My mom called to tell me, and right after she said it my cat, Vala, crawled out of her carried, where she sleeps, and crawled on my lap. She then proceeded to pat the tear off my cheek with her paw.

Anyway, I can't say that Slash was the ideal kitty for a house full of children. She wasn't overtly mean, but she was more a mouser than a lap kitty. She had her certain people (my mom) and she didn't really want anyone else. But she mellowed a bit when she got older, and about 5 years ago she started voluntarily getting within 5 feet of other people. By this last Christmas she would let me pet her while she napped on the couch. She even purred a bit. 

It wasn't unexpected, she's been ailing for awhile. But it's still been hard on my mom. They're getting to an age where they're not going to get anymore pets because they can't guarantee they'll be able to keep taking care of them.


----------



## AnaPanda (Feb 23, 2011)

It's sad to see a pet pass.. it really is. I've definitely had my fair share of them.
I'm sorry, but things will start to look up soon, and you'll always be happy to know that Slash is with the other kitties to play with her ♥


----------



## Digikid (Feb 27, 2011)

I am sure that my Mena will look after her.

We share our pain together. atback


----------



## Time Bandit (Aug 17, 2010)

I'm sorry for your parent's and your loss of Slash. atback Sweet Vala...sounds like she knows right where you need her.


----------



## Susan (Mar 29, 2010)

I'm sorry to hear about Slash and I'm sure it must be hard on your Mom since Slash was with her for so long. 

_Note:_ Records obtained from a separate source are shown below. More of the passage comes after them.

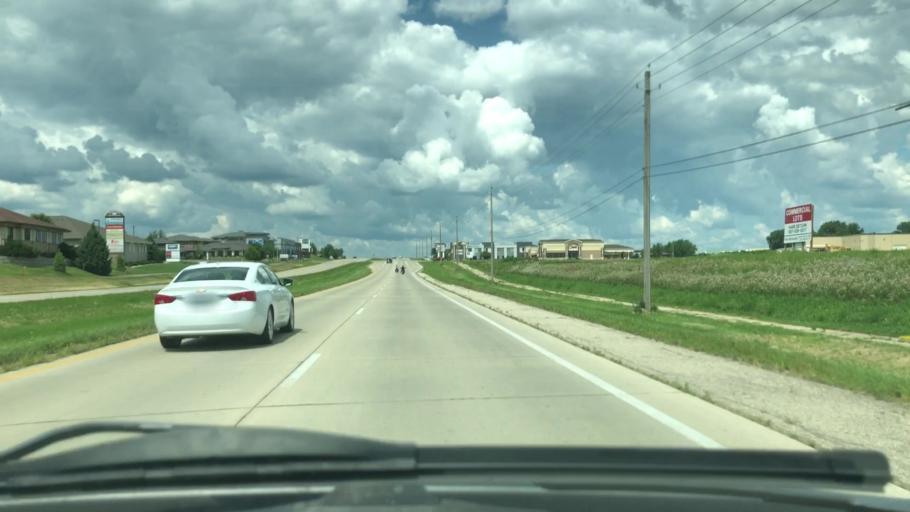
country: US
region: Minnesota
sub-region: Olmsted County
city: Rochester
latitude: 44.0479
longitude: -92.5212
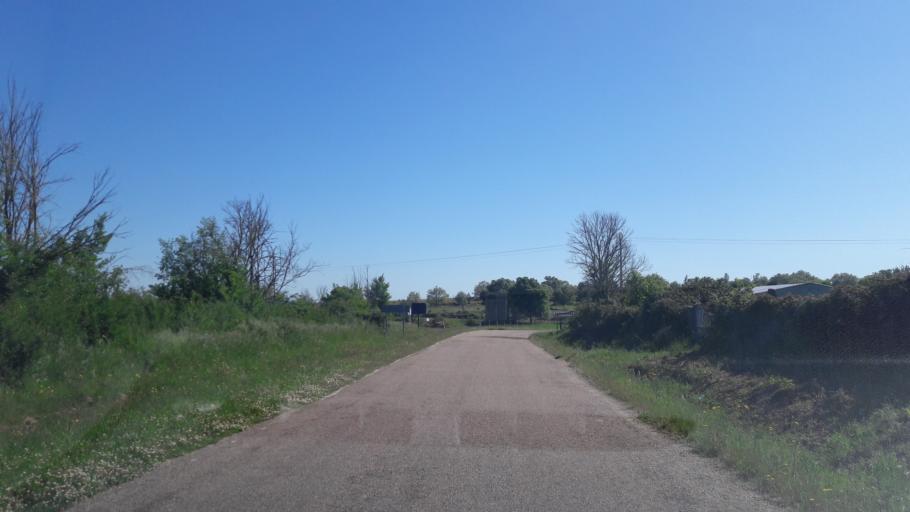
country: ES
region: Castille and Leon
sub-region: Provincia de Salamanca
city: Banobarez
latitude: 40.8520
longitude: -6.6110
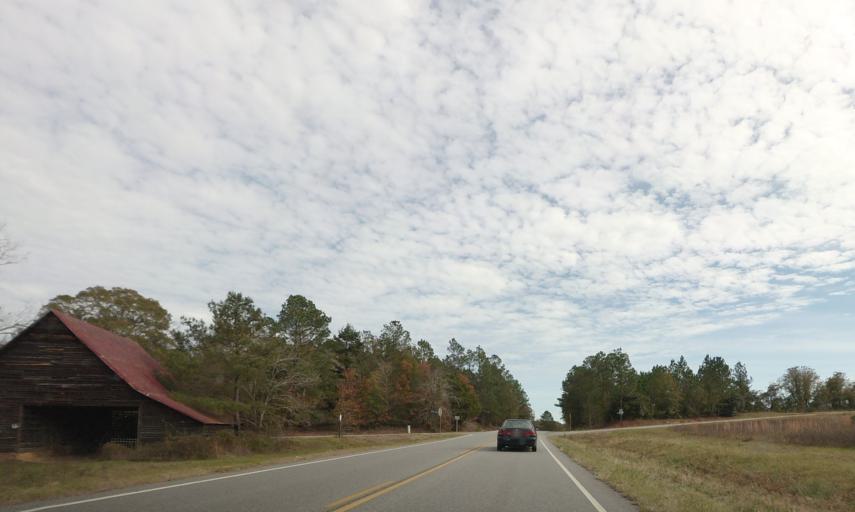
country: US
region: Georgia
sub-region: Dodge County
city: Chester
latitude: 32.4103
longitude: -83.2471
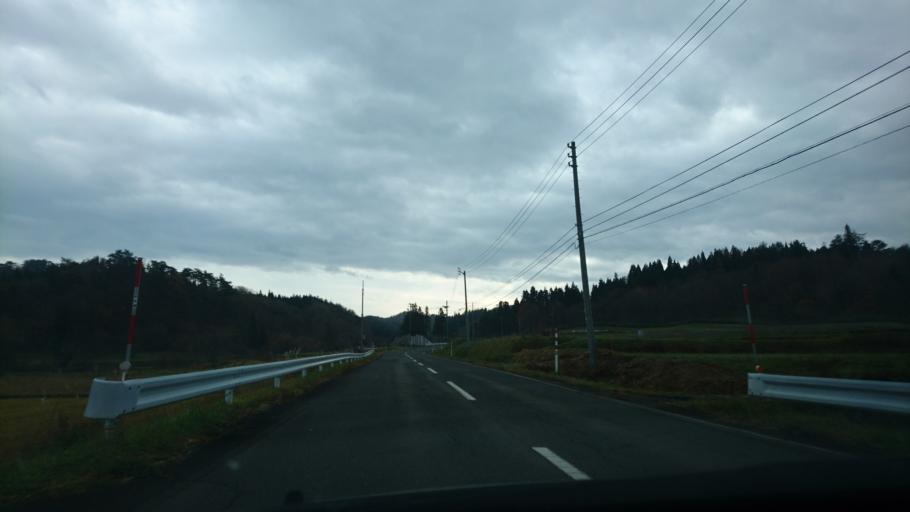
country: JP
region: Iwate
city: Ichinoseki
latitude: 38.9359
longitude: 140.9205
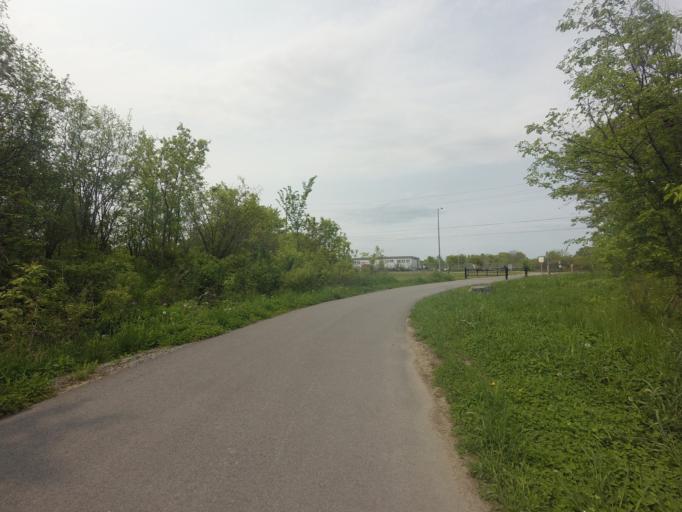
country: CA
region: Ontario
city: Kingston
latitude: 44.2563
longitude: -76.4922
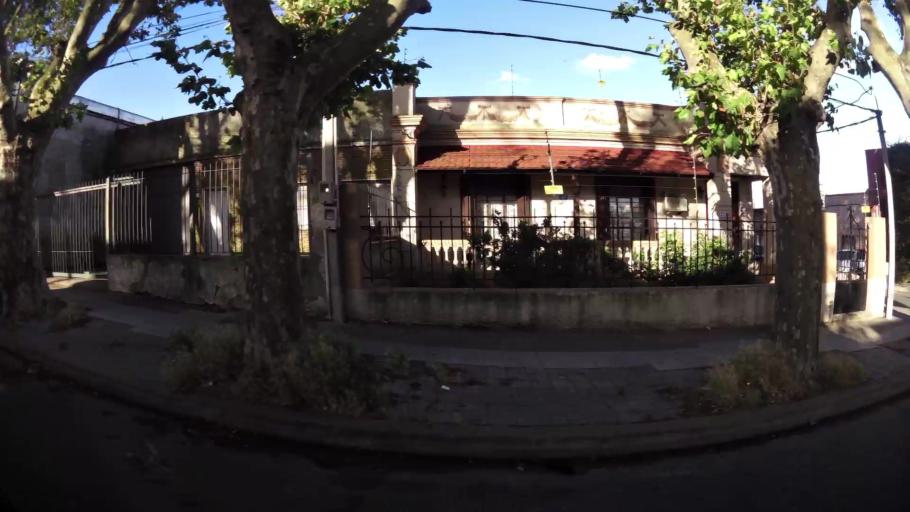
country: UY
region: Montevideo
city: Montevideo
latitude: -34.8840
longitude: -56.1336
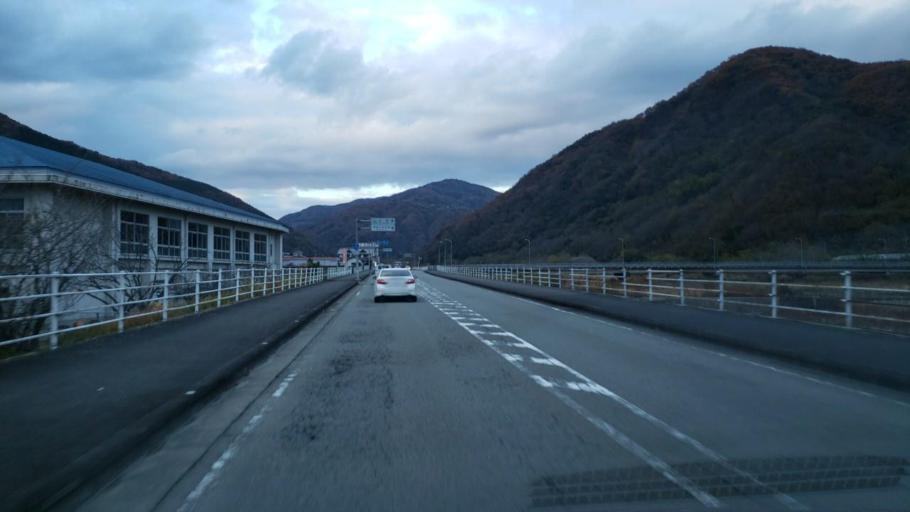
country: JP
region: Tokushima
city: Wakimachi
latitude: 34.0891
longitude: 134.1730
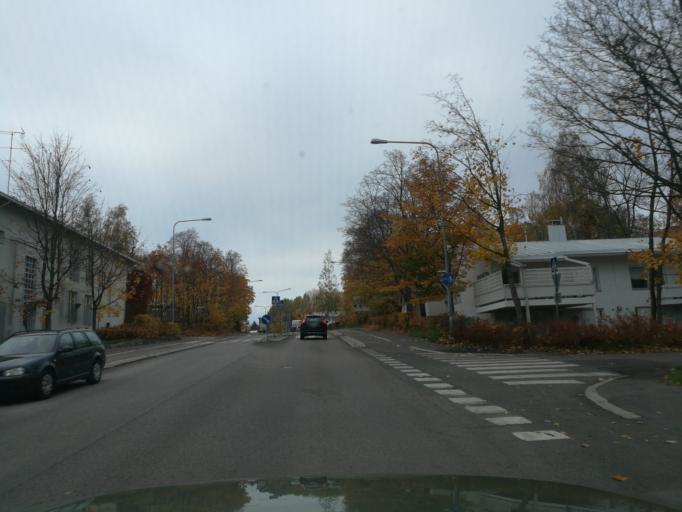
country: FI
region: Uusimaa
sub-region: Helsinki
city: Helsinki
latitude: 60.2329
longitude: 24.9673
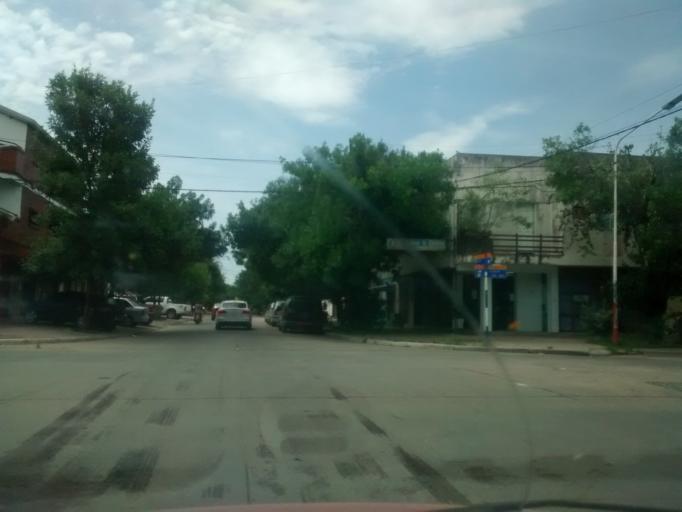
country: AR
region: Chaco
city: Resistencia
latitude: -27.4566
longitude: -58.9927
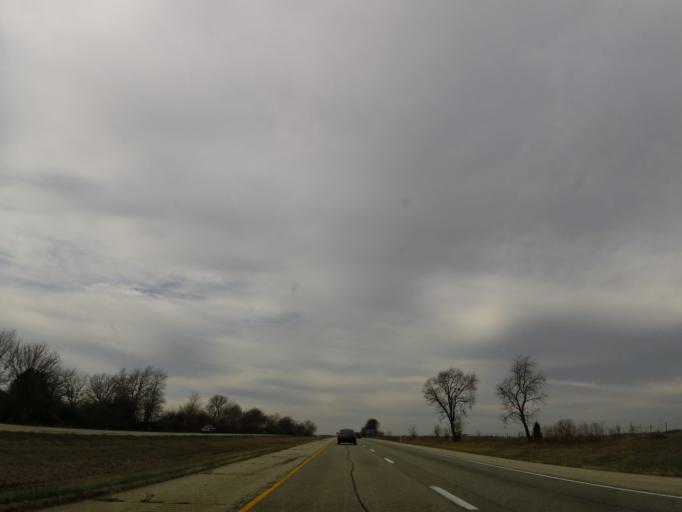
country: US
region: Illinois
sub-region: Peoria County
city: Elmwood
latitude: 40.8140
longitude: -89.8441
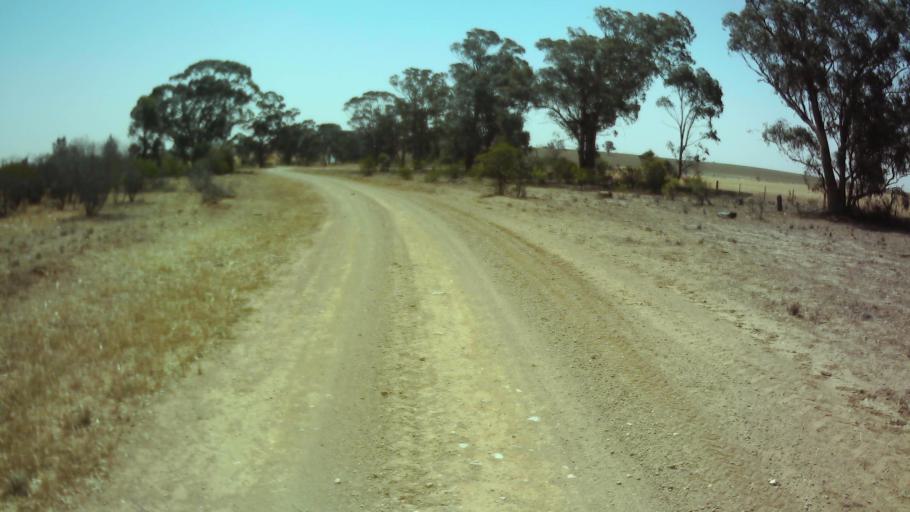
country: AU
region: New South Wales
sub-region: Weddin
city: Grenfell
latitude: -33.9113
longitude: 147.7682
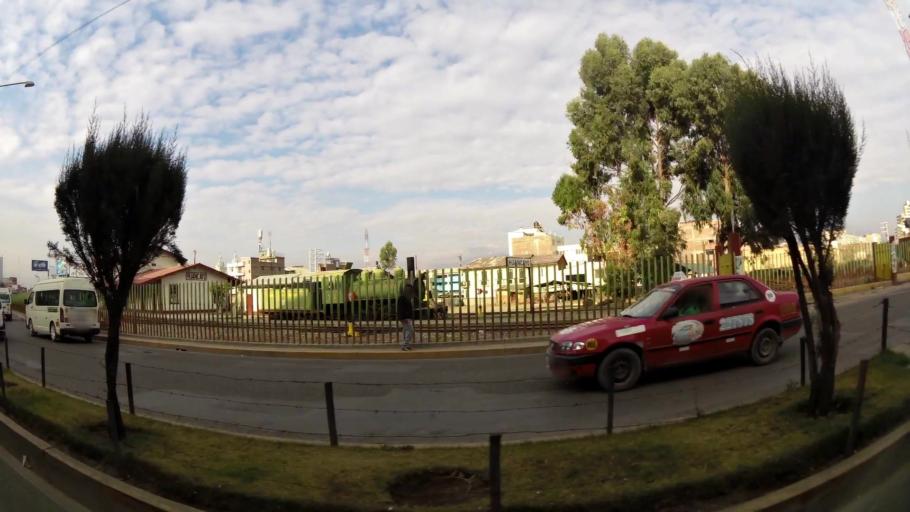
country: PE
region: Junin
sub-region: Provincia de Huancayo
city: Huancayo
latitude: -12.0668
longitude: -75.2059
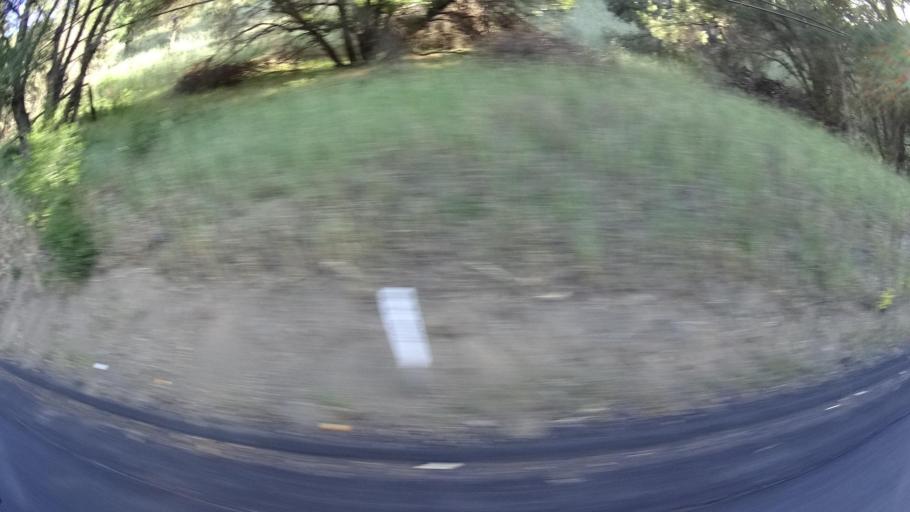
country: US
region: California
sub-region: Lake County
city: Upper Lake
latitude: 39.1666
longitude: -122.9722
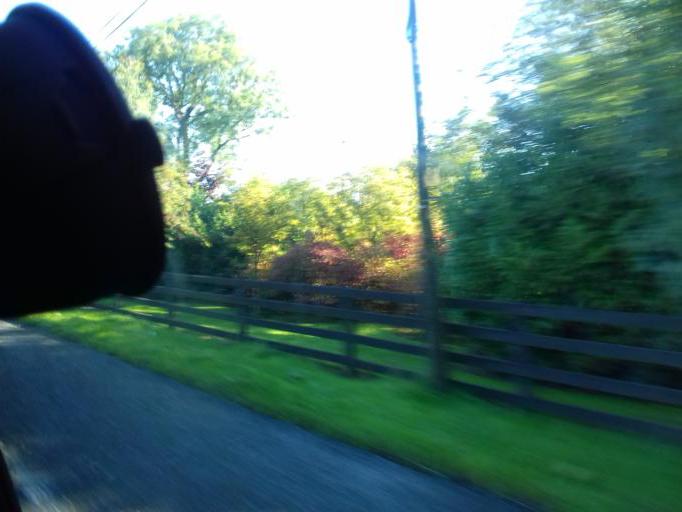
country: IE
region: Leinster
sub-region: An Iarmhi
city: Kilbeggan
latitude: 53.3321
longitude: -7.5116
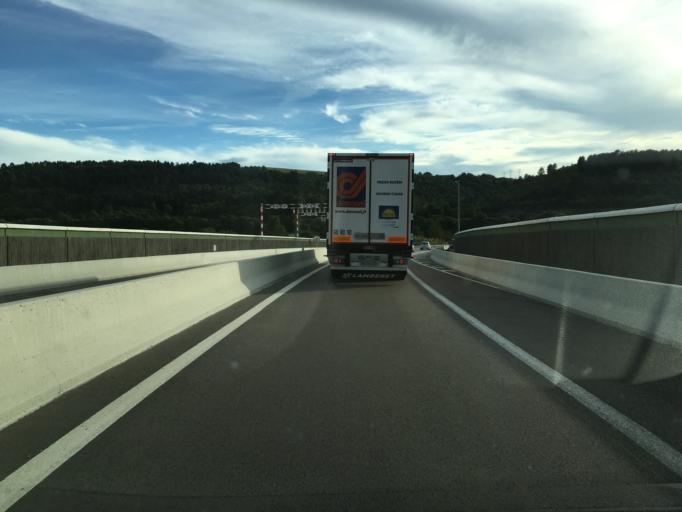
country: FR
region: Bourgogne
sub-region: Departement de la Cote-d'Or
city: Plombieres-les-Dijon
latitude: 47.3354
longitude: 4.9837
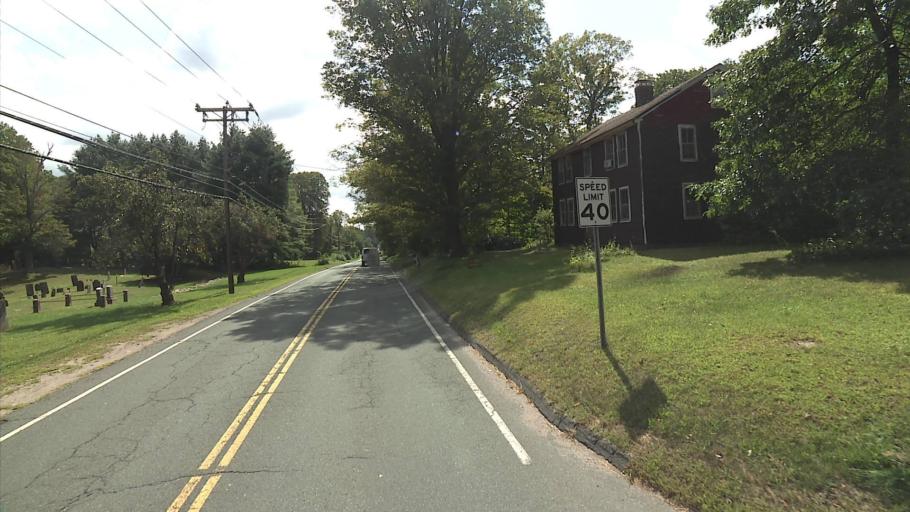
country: US
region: Connecticut
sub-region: Hartford County
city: North Granby
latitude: 41.9842
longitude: -72.8214
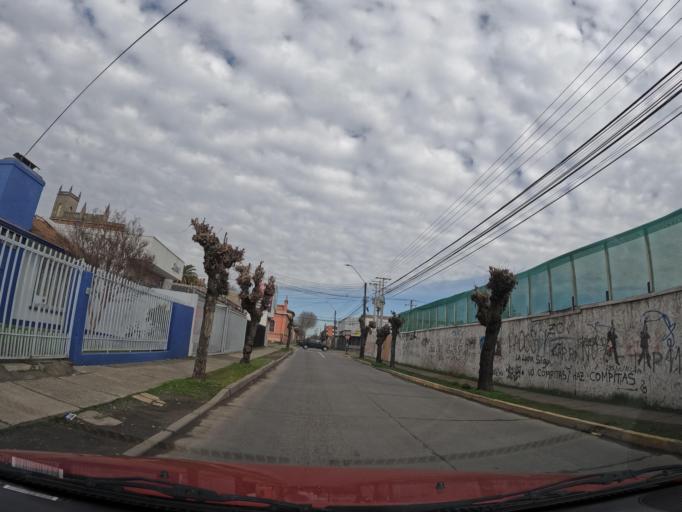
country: CL
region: Maule
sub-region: Provincia de Linares
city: Linares
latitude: -35.8461
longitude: -71.6023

I'm sure your Mom is not yet ready to adopt another cat right away. But, if she would like to adopt again in time, and is worried about not being around to look after the cat, she might consider adopting an older/senior cat. It would be company for her and it would provide a home for a senior cat who often don't receive homes.


----------



## Jan Rebecca (Oct 14, 2010)

Sorry for your loss.. HUGS


----------



## Miso (Dec 5, 2009)

I'm sorry for your loss.


----------